## DESCRIPTION OF THE TASK
Render the text of the records as a Markdown table with the columns No. and Text, starting at the first line of the records and ending at the line that contains "como Confeitaria, por exemplo.", both included. Leave out blank lines and the pictures.

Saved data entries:
_ _ _ _
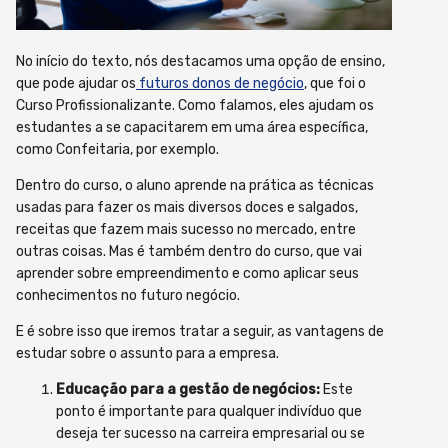
No início do texto, nós destacamos uma opção de ensino,
que pode ajudar os
futuros donos de negócio
, que foi o
Curso Profissionalizante. Como falamos, eles ajudam os
estudantes a se capacitarem em uma área específica,
como Confeitaria, por exemplo.
Dentro do curso, o aluno aprende na prática as técnicas
usadas para fazer os mais diversos doces e salgados,
receitas que fazem mais sucesso no mercado, entre
outras coisas. Mas é também dentro do curso, que vai
aprender sobre empreendimento e como aplicar seus
conhecimentos no futuro negócio.
E é sobre isso que iremos tratar a seguir, as vantagens de
estudar sobre o assunto para a empresa.
Educação para a gestão de negócios:
Este
ponto é importante para qualquer indivíduo que
deseja ter sucesso na carreira empresarial ou se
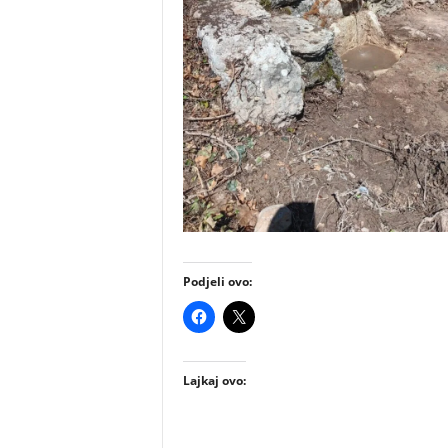
Podjeli ovo:
Lajkaj ovo:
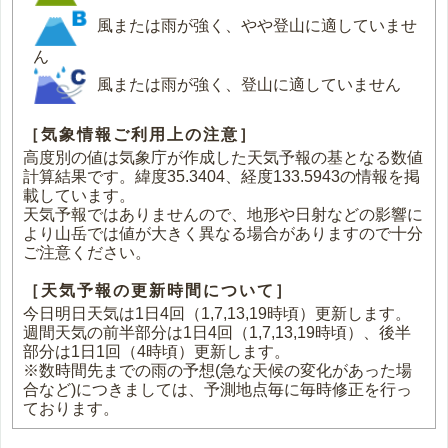
風または雨が強く、やや登山に適していませ
ん
風または雨が強く、登山に適していません
［気象情報ご利用上の注意］
高度別の値は気象庁が作成した天気予報の基となる数値
計算結果です。緯度35.3404、経度133.5943の情報を掲
載しています。
天気予報ではありませんので、地形や日射などの影響に
より山岳では値が大きく異なる場合がありますので十分
ご注意ください。
［天気予報の更新時間について］
今日明日天気は1日4回（1,7,13,19時頃）更新します。
週間天気の前半部分は1日4回（1,7,13,19時頃）、後半
部分は1日1回（4時頃）更新します。
※数時間先までの雨の予想(急な天候の変化があった場
合など)につきましては、予測地点毎に毎時修正を行っ
ております。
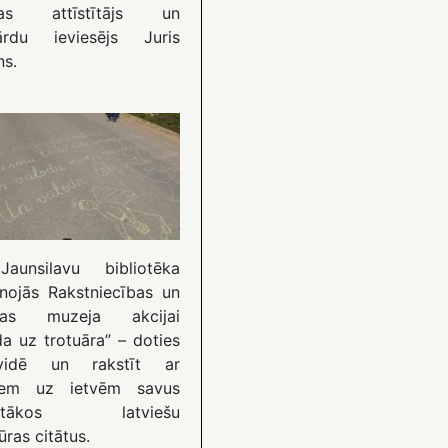
das attīstītājs un
ārdu ieviesējs Juris
ns.
aunsilavu bibliotēka
enojās Rakstniecības un
kas muzeja akcijai
da uz trotuāra” – doties
ētvidē un rakstīt ar
ņiem uz ietvēm savus
ļotākos latviešu
tūras citātus.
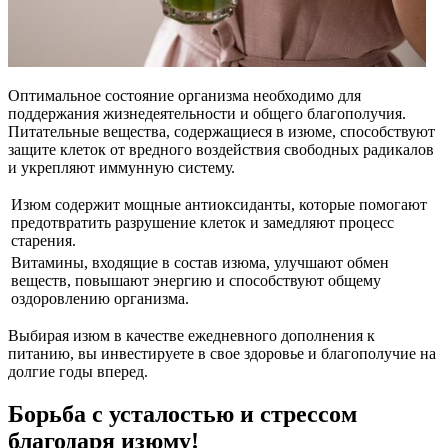
Оптимальное состояние организма необходимо для
поддержания жизнедеятельности и общего благополучия.
Питательные вещества, содержащиеся в изюме, способствуют
защите клеток от вредного воздействия свободных радикалов
и укрепляют иммунную систему.
Изюм содержит мощные антиоксиданты, которые помогают
предотвратить разрушение клеток и замедляют процесс
старения.
Витамины, входящие в состав изюма, улучшают обмен
веществ, повышают энергию и способствуют общему
оздоровлению организма.
Выбирая изюм в качестве ежедневного дополнения к
питанию, вы инвестируете в свое здоровье и благополучие на
долгие годы вперед.
Борьба с усталостью и стрессом
благодаря изюму!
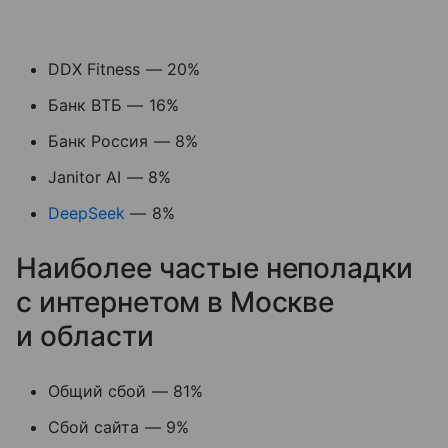
DDX Fitness — 20%
Банк ВТБ — 16%
Банк Россия — 8%
Janitor AI — 8%
DeepSeek
— 8%
Наиболее частые неполадки
с интернетом в Москве
и области
Общий сбой — 81%
Сбой сайта — 9%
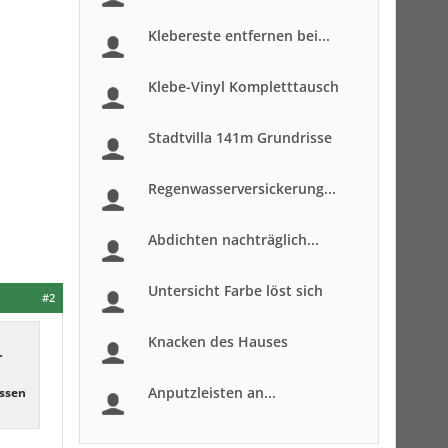
Klebereste entfernen bei...
Klebe-Vinyl Kompletttausch
Stadtvilla 141m Grundrisse
Regenwasserversickerung...
Abdichten nachträglich...
Untersicht Farbe löst sich
#2
Knacken des Hauses
r
Anputzleisten an...
essen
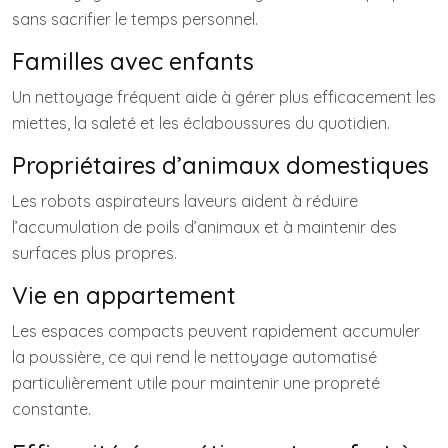
sans sacrifier le temps personnel.
Familles avec enfants
Un nettoyage fréquent aide à gérer plus efficacement les
miettes, la saleté et les éclaboussures du quotidien.
Propriétaires d’animaux domestiques
Les robots aspirateurs laveurs aident à réduire
l’accumulation de poils d’animaux et à maintenir des
surfaces plus propres.
Vie en appartement
Les espaces compacts peuvent rapidement accumuler
la poussière, ce qui rend le nettoyage automatisé
particulièrement utile pour maintenir une propreté
constante.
_ _ _ _
## EXERCISE RESULT
| No. | Text |
|---|---|
| 1 | No início do texto, nós destacamos uma opção de ensino, |
| 2 | que pode ajudar os |
| 3 | futuros donos de negócio |
| 4 | , que foi o |
| 5 | Curso Profissionalizante. Como falamos, eles ajudam os |
| 6 | estudantes a se capacitarem em uma área específica, |
| 7 | como Confeitaria, por exemplo. |